AIM OF THE EXERCISE ▸ Repeat word for word the lines from the entries below, starting at the line that contains "table_cell [446, 730, 787, 774]" and stopping after the line that contains "table_cell Asʋn [128, 1003, 445, 1048]".

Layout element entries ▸
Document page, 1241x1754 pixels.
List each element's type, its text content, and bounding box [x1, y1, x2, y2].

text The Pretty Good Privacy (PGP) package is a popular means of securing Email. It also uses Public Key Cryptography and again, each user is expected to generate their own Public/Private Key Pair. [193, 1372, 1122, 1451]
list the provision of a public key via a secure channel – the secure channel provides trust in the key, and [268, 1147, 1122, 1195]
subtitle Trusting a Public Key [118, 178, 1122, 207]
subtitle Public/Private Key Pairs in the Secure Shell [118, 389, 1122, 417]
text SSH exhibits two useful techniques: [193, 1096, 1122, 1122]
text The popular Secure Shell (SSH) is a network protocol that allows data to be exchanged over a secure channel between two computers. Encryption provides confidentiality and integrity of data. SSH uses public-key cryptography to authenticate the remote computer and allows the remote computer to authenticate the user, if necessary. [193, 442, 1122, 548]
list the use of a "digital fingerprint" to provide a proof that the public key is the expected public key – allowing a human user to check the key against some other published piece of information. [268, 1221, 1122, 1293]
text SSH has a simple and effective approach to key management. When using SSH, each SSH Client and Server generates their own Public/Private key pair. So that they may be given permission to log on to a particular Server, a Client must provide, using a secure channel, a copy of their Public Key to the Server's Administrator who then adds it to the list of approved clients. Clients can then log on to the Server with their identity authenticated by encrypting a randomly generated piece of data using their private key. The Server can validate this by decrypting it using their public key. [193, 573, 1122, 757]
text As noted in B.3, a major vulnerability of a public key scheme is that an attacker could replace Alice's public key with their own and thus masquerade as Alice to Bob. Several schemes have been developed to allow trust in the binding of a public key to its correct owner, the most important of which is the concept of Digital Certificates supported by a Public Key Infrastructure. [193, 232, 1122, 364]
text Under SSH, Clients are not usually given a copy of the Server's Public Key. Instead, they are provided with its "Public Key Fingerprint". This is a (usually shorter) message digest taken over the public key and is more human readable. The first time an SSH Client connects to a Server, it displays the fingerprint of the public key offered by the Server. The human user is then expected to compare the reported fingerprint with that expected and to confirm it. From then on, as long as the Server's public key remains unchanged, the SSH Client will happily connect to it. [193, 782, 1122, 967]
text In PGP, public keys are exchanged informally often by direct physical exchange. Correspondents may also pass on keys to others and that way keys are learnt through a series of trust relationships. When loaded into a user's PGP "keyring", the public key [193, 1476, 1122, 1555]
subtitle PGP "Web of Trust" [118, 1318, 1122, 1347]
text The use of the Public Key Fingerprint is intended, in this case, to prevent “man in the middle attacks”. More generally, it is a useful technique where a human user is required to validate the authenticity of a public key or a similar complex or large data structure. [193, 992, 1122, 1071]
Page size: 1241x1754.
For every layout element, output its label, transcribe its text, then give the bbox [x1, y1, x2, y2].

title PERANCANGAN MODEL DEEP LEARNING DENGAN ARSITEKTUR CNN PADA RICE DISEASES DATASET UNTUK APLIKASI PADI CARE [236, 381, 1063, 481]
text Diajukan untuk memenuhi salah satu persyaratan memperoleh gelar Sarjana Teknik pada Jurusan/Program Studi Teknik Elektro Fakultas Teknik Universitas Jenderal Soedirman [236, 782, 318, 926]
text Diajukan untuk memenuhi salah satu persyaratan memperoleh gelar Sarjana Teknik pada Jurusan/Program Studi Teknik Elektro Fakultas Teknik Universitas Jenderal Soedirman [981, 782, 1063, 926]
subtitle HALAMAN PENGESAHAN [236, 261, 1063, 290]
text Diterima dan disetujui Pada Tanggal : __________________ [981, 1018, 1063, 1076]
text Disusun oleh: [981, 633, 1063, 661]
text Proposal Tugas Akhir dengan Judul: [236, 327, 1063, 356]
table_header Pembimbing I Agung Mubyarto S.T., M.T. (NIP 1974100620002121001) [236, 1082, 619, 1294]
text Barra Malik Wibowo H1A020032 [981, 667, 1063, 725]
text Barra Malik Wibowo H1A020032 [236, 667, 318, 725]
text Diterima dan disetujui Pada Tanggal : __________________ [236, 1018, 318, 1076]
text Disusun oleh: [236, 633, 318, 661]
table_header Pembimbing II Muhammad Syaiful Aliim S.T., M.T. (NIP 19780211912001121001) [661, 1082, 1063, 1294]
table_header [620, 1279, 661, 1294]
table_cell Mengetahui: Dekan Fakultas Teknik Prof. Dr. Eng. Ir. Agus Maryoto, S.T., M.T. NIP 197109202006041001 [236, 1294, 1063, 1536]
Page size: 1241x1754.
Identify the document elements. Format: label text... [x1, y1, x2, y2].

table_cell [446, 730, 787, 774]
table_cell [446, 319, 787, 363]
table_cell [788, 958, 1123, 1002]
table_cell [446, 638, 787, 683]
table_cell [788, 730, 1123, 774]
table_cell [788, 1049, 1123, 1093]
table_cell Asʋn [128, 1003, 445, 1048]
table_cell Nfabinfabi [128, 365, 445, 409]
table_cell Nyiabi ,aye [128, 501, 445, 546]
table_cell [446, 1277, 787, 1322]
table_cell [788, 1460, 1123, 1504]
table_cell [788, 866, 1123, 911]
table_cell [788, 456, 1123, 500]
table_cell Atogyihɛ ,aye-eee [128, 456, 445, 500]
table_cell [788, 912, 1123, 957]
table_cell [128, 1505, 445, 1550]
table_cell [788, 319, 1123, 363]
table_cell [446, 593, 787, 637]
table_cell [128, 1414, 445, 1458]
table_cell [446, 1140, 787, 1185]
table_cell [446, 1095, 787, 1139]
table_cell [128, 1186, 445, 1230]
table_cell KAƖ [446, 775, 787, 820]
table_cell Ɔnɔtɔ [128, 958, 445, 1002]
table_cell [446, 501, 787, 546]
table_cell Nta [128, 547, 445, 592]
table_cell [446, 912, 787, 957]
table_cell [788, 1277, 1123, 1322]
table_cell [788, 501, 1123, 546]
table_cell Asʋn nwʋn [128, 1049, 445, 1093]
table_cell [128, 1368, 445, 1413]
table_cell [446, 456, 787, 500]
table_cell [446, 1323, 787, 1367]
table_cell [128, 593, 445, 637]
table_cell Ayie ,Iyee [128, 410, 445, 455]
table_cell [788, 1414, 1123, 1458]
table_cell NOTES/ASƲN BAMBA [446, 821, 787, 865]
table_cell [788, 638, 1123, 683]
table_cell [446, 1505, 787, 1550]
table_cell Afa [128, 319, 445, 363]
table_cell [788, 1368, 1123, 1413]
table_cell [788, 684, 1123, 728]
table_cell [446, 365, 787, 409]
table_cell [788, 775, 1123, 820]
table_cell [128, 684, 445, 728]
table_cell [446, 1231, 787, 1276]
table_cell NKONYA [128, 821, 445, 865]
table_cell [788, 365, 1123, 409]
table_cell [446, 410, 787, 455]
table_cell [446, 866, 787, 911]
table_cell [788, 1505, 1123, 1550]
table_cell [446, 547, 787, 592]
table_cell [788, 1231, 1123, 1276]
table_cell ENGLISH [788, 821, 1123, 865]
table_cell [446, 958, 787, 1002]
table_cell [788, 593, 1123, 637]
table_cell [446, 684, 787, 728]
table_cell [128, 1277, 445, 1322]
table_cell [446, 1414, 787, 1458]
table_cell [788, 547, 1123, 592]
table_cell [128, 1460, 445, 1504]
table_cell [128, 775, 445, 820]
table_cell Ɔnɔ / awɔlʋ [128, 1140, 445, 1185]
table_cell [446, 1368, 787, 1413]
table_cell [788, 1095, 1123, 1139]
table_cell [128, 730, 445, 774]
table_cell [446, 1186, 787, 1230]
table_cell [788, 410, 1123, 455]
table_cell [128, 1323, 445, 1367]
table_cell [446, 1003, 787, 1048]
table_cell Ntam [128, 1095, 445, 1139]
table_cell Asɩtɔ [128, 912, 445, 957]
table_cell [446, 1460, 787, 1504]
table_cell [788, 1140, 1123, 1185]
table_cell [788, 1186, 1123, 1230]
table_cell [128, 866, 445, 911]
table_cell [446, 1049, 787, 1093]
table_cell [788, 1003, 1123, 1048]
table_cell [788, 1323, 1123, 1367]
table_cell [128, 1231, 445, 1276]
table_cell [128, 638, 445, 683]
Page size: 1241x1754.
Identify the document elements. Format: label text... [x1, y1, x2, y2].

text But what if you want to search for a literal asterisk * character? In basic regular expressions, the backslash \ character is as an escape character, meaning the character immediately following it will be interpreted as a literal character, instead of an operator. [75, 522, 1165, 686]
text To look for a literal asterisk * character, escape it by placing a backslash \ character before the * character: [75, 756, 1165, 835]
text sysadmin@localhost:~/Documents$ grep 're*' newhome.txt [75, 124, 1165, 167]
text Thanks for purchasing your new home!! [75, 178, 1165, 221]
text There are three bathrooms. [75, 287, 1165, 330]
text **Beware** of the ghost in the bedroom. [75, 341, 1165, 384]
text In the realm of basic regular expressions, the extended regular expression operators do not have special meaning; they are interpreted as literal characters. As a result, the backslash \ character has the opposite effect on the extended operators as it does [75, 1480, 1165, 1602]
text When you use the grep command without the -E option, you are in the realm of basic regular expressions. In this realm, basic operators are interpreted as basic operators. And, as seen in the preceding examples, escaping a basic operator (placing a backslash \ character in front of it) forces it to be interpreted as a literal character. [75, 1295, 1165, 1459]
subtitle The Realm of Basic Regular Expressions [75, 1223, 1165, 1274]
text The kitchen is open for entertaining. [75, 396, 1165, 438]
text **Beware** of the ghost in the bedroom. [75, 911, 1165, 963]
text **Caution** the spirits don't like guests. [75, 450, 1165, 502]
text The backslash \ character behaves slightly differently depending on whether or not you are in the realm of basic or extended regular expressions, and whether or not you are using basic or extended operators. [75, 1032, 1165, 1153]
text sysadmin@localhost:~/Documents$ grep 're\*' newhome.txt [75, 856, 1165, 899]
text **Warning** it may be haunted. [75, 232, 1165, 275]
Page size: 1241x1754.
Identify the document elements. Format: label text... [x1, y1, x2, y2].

RESPONSE ▸
table_cell [446, 730, 787, 774]
table_cell [446, 319, 787, 363]
table_cell [788, 958, 1123, 1002]
table_cell [446, 638, 787, 683]
table_cell [788, 730, 1123, 774]
table_cell [788, 1049, 1123, 1093]
table_cell Asʋn [128, 1003, 445, 1048]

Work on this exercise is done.